O Congresso Nacional aplicou mais derrota legislativa do terceiro mandato do presidente Lula. Deputados e senadores derrubaram o decreto que aumentava a alíquota do IOF (Imposto sobre Operações Financeiras), num movimento que expôs, mais uma vez, a fragilidade da articulação política do governo e a deterioração de sua base de apoio. É a primeira vez desde 1992 que um decreto presidencial perde validade por decisão direta do Legislativo.
Com 383 votos contrários ao decreto na Câmara dos Deputados e aprovação simbólica no Senado, a medida deixou claro que até aliados do governo preferiram abandonar o Planalto a se comprometer com mais um aumento de impostos. A proposta depende agora apenas de promulgação pelo presidente do Congresso Nacional, senador Davi Alcolumbre (União-AP), que classificou a tentativa do Executivo como “mal iniciada”.

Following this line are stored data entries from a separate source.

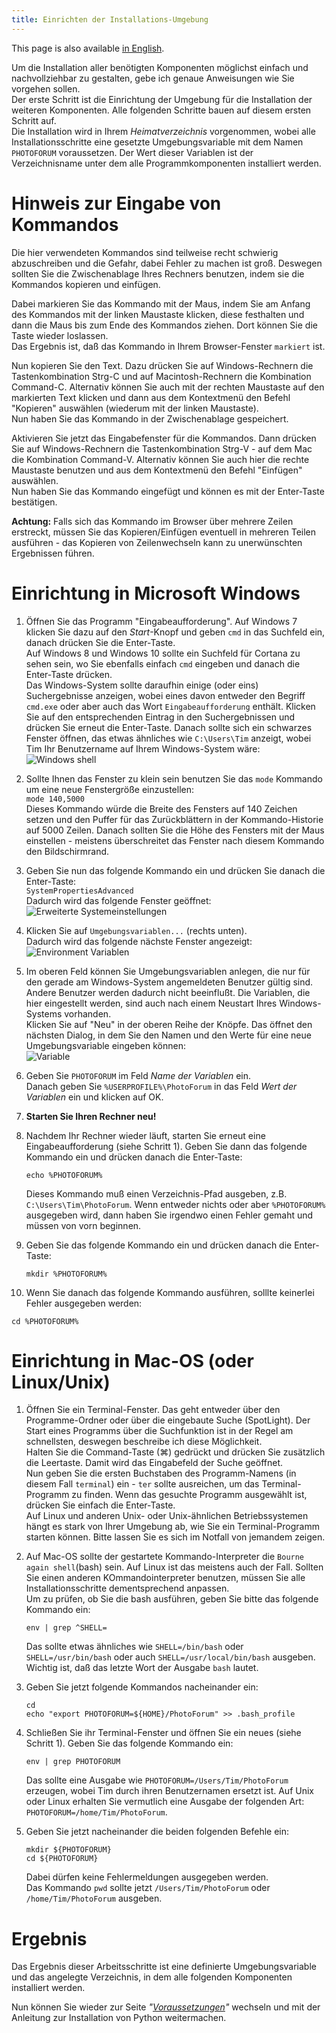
 ```yaml
---
title: Einrichten der Installations-Umgebung
---
```


This page is also available [in English](../envsetup).

Um die Installation aller benötigten Komponenten möglichst einfach und nachvollziehbar
zu gestalten, gebe ich genaue Anweisungen wie Sie vorgehen sollen.   
Der erste Schritt ist die Einrichtung der Umgebung für die Installation der weiteren
Komponenten. Alle folgenden Schritte bauen auf diesem ersten Schritt auf.  
Die Installation wird in Ihrem _Heimatverzeichnis_ vorgenommen, wobei alle
Installationsschritte eine gesetzte Umgebungsvariable mit dem Namen `PHOTOFORUM`
voraussetzen. Der Wert dieser Variablen ist der Verzeichnisname unter dem alle 
Programmkomponenten installiert werden.

# Hinweis zur Eingabe von Kommandos

Die hier verwendeten Kommandos sind teilweise recht schwierig abzuschreiben und die
Gefahr, dabei Fehler zu machen ist groß. Deswegen sollten Sie die Zwischenablage Ihres Rechners
benutzen, indem sie die Kommandos kopieren und einfügen.

Dabei markieren Sie das Kommando mit der Maus, indem Sie am Anfang des Kommandos
mit der linken Maustaste klicken, diese festhalten und dann die Maus bis zum Ende des
Kommandos ziehen. Dort können Sie die Taste wieder loslassen.   
Das Ergebnis ist, daß das Kommando in Ihrem Browser-Fenster `markiert` ist.

Nun kopieren Sie den Text. Dazu drücken Sie auf Windows-Rechnern die Tastenkombination
Strg-C und auf Macintosh-Rechnern die Kombination Command-C. Alternativ können Sie auch
mit der rechten Maustaste auf den markierten Text klicken und dann aus dem Kontextmenü
den Befehl "Kopieren" auswählen (wiederum mit der linken Maustaste).    
Nun haben Sie das Kommando in der Zwischenablage gespeichert.

Aktivieren Sie jetzt das Eingabefenster für die Kommandos. Dann drücken Sie auf
Windows-Rechnern die Tastenkombination Strg-V - auf dem Mac die Kombination Command-V.
Alternativ können Sie auch hier die rechte Maustaste benutzen und aus dem Kontextmenü
den Befehl "Einfügen" auswählen.   
Nun haben Sie das Kommando eingefügt und können es mit der Enter-Taste bestätigen.

**Achtung:** Falls sich das Kommando im Browser über mehrere Zeilen erstreckt, müssen
Sie das Kopieren/Einfügen eventuell in mehreren Teilen ausführen - das Kopieren von
Zeilenwechseln kann zu unerwünschten Ergebnissen führen.

# Einrichtung in Microsoft Windows

1. Öffnen Sie das Programm "Eingabeaufforderung".  Auf Windows 7 klicken Sie dazu auf den
   *Start*-Knopf und geben `cmd` in das Suchfeld ein, danach drücken Sie die Enter-Taste.  
   Auf Windows 8 und Windows 10 sollte ein Suchfeld für Cortana zu sehen sein, wo Sie
   ebenfalls einfach `cmd` eingeben und danach die Enter-Taste drücken.   
   Das Windows-System sollte daraufhin einige (oder eins) Suchergebnisse anzeigen, wobei
   eines davon entweder den Begriff `cmd.exe` oder aber auch das Wort `Eingabeaufforderung`
   enthält.  Klicken Sie auf den entsprechenden Eintrag in den Suchergebnissen und drücken
   Sie erneut die Enter-Taste. Danach sollte sich ein schwarzes Fenster öffnen, das etwas
   ähnliches wie `C:\Users\Tim` anzeigt, wobei Tim Ihr Benutzername auf Ihrem Windows-System
   wäre:   
   ![Windows shell](../img/Cmd_in_Windows_8.png)
2. Sollte Ihnen das Fenster zu klein sein benutzen Sie das `mode` Kommando um eine neue
   Fenstergröße einzustellen:   
   `mode 140,5000`   
   Dieses Kommando würde die Breite des Fensters auf 140 Zeichen setzen und den Puffer für
   das Zurückblättern in der Kommando-Historie auf 5000 Zeilen. Danach sollten Sie die Höhe des
   Fensters mit der Maus einstellen - meistens überschreitet das Fenster nach diesem Kommando
   den Bildschirmrand.
3. Geben Sie nun das folgende Kommando ein und drücken Sie danach die Enter-Taste:  
   `SystemPropertiesAdvanced`  
   Dadurch wird das folgende Fenster geöffnet:   
   ![Erweiterte Systemeinstellungen](../img/SystemPropertiesAdvanced_de.jpg)
4. Klicken Sie auf `Umgebungsvariablen...` (rechts unten).  
   Dadurch wird das folgende nächste Fenster angezeigt:   
   ![Environment Variablen](../img/winpath_de.jpg)
5. Im oberen Feld können Sie Umgebungsvariablen anlegen, die nur für den gerade am
   Windows-System angemeldeten Benutzer gültig sind. Andere Benutzer werden dadurch nicht
   beeinflußt. Die Variablen, die hier eingestellt werden, sind auch nach einem Neustart
   Ihres Windows-Systems vorhanden.   
   Klicken Sie auf "Neu" in der oberen Reihe der Knöpfe. Das öffnet den nächsten Dialog,
   in dem Sie den Namen und den Werte für eine neue Umgebungsvariable eingeben können:   
   ![Variable](../img/variable_de.jpg)
6. Geben Sie `PHOTOFORUM` im Feld _Name der Variablen_ ein.  
   Danach geben Sie `%USERPROFILE%\PhotoForum` in das Feld _Wert der Variablen_ ein und
   klicken auf OK.   

7. **Starten Sie Ihren Rechner neu!**   

8. Nachdem Ihr Rechner wieder läuft, starten Sie erneut eine Eingabeaufforderung (siehe
   Schritt 1). Geben Sie dann das folgende Kommando ein und drücken danach die Enter-Taste:   
   ```Batchfile
   echo %PHOTOFORUM%
   ```
   Dieses Kommando muß einen Verzeichnis-Pfad ausgeben, z.B. `C:\Users\Tim\PhotoForum`.
   Wenn entweder nichts oder aber `%PHOTOFORUM%` ausgegeben wird, dann haben Sie irgendwo einen
   Fehler gemaht und müssen von vorn beginnen.   

9. Geben Sie das folgende Kommando ein und drücken danach die Enter-Taste:   
   ```Batchfile
   mkdir %PHOTOFORUM%
   ```
10. Wenn Sie danach das folgende Kommando ausführen, solllte keinerlei Fehler ausgegeben werden:  
   ```Batchfile
   cd %PHOTOFORUM%
   ```

# Einrichtung in Mac-OS (oder Linux/Unix)

1. Öffnen Sie ein Terminal-Fenster. Das geht entweder über den Programme-Ordner oder über die
   eingebaute Suche (SpotLight). Der Start eines Programms über die Suchfunktion ist in der
   Regel am schnellsten, deswegen beschreibe ich diese Möglichkeit.   
   Halten Sie die Command-Taste (⌘) gedrückt und drücken Sie zusätzlich die Leertaste. Damit
   wird das Eingabefeld der Suche geöffnet.   
   Nun geben Sie die ersten Buchstaben des Programm-Namens (in diesem Fall `terminal`) ein -
   `ter` sollte ausreichen, um das Terminal-Programm zu finden. Wenn das gesuchte Programm
   ausgewählt ist, drücken Sie einfach die Enter-Taste.   
   Auf Linux und anderen Unix- oder Unix-ähnlichen Betriebssystemen hängt es stark von Ihrer
   Umgebung ab, wie Sie ein Terminal-Programm starten können. Bitte lassen Sie es sich im Notfall
   von jemandem zeigen.
   
2. Auf Mac-OS  sollte der gestartete Kommando-Interpreter die `Bourne again shell`(bash) sein.
   Auf Linux ist das meistens auch der Fall. Sollten Sie einen anderen KOmmandointerpreter benutzen,
   müssen Sie alle Installationsschritte dementsprechend anpassen.   
   Um zu prüfen, ob Sie die bash ausführen, geben Sie bitte das folgende Kommando ein:  
   ```Shell
   env | grep ^SHELL=
   ```
   Das sollte etwas ähnliches wie `SHELL=/bin/bash`  oder `SHELL=/usr/bin/bash`  oder auch
   `SHELL=/usr/local/bin/bash` ausgeben. Wichtig ist, daß das letzte Wort der Ausgabe
   `bash` lautet.  
   
3. Geben Sie jetzt folgende Kommandos nacheinander ein:  
    ```Shell
    cd
    echo "export PHOTOFORUM=${HOME}/PhotoForum" >> .bash_profile
    ```   
    
4. Schließen Sie ihr Terminal-Fenster und öffnen Sie ein neues (siehe Schritt 1). Geben Sie
   das folgende Kommando ein:   
   ```Shell
   env | grep PHOTOFORUM
   ```
   Das sollte eine Ausgabe wie `PHOTOFORUM=/Users/Tim/PhotoForum` erzeugen, wobei Tim durch
   ihren Benutzernamen ersetzt ist. Auf Unix oder Linux erhalten Sie vermutlich eine Ausgabe
   der folgenden Art: `PHOTOFORUM=/home/Tim/PhotoForum`.   
   
5. Geben Sie jetzt nacheinander die beiden folgenden Befehle ein:  
   ```Shell
   mkdir ${PHOTOFORUM}
   cd ${PHOTOFORUM}
   ```
   Dabei dürfen keine Fehlermeldungen ausgegeben werden.   
   Das Kommando `pwd` sollte jetzt `/Users/Tim/PhotoForum` oder
   `/home/Tim/PhotoForum` ausgeben.


# Ergebnis

Das Ergebnis dieser Arbeitsschritte ist eine definierte Umgebungsvariable und das
angelegte Verzeichnis, in dem alle folgenden Komponenten installiert werden.

Nun können Sie wieder zur Seite _"[Voraussetzungen](../prerequisites_de)"_ wechseln
und mit der Anleitung zur Installation von Python weitermachen.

Congresso derruba decreto do IOF: receita frustrada, reação fulminante
O decreto derrubado previa arrecadar R$ 10 bilhões em 2025, metade do que o governo pretendia inicialmente com a primeira versão da medida em maio. Mesmo após “recalibrar” as alíquotas e apresentar uma medida provisória com alternativas, o Planalto não conseguiu conter a pressão parlamentar. No fim, caiu não só o decreto mais recente, mas também outras duas versões anteriores editadas desde maio.
A resposta do Congresso foi ampla e veloz. Mesmo com apelos de última hora por parte do Ministério da Fazenda, que buscava demonstrar preocupação com a meta fiscal, prevaleceu a percepção de que o governo estava mais preocupado em tapar buracos no orçamento do que em cortar despesas.
A inclusão repentina da pauta de derrubada do decreto na Câmara pegou o governo de surpresa. Comandada pelo deputado Hugo Motta (Republicanos-PB), a movimentação ignorou completamente os esforços da equipe econômica e do núcleo político do Planalto. A votação-relâmpago foi interpretada como resposta direta à lentidão do governo em liberar emendas e à falta de diálogo com os próprios aliados.
Congresso derruba decreto do governo e o fantasma de 1992 volta ao radar
A última vez que o Congresso derrubou um decreto presidencial foi em março de 1992, o então presidente Fernando Collor de Mello tentou alterar unilateralmente as regras de pagamento de precatórios, dívidas judiciais do Estado com cidadãos e empresas que já haviam transitado em julgado. O decreto buscava postergar os pagamentos por meio de uma manobra administrativa, o que provocou forte reação do Legislativo. O Senado, à época, rejeitou a medida por considerá-la inconstitucional e excessiva em um tema sensível para o Judiciário e para a segurança jurídica do país. A comparação com o episódio atual é inevitável, e politicamente constrangedora. Embora os contextos sejam diferentes, a mensagem do Congresso é a mesma: o Legislativo reage com força quando o Executivo tenta governar por decreto, especialmente sem articulação política ou apoio majoritário.
A derrota atual não apenas encerra a tentativa de aumento do IOF, mas também levanta dúvidas sobre a viabilidade da agenda econômica do governo. Medidas como a taxação de fundos exclusivos ou de investimentos isentos enfrentam agora um Congresso cada vez mais avesso a qualquer nova fonte de arrecadação.
O discurso do ajuste fiscal perdeu força
O episódio mostra o fracasso da estratégia econômica baseada na elevação de tributos para tapar buracos nas contas públicas. Enquanto o governo insiste, erroneamente em ampliar receitas, o Congresso envia uma mensagem clara: sem cortes de gastos, não há espaço político para novos impostos. E o mais irônico: no mesmo dia em que rejeitou o aumento do IOF, a Câmara aprovou a ampliação do número de deputados federais, ou seja, mais gasto público.
Economistas alertam que, sem um plano estrutural para conter despesas, o Brasil mergulha em um ciclo vicioso de aumento de carga tributária, elevação dos juros e retração do investimento. A crise é mais profunda do que parece: não se trata apenas de arrecadação, mas da total incapacidade de coordenação entre os Poderes e da ausência de compromisso com a responsabilidade fiscal.
O governo Lula, está cada vez mais fragilizado por derrotas no Parlamento, queda de popularidade e articulação desgastada e começa a trilhar um terreno perigosamente instável, principalmente em um ano pré-eleitoral. A pergunta que agora ecoa é inevitável: estará o terceiro mandato de Lula condenado a repetir o desfecho turbulento do governo Collor?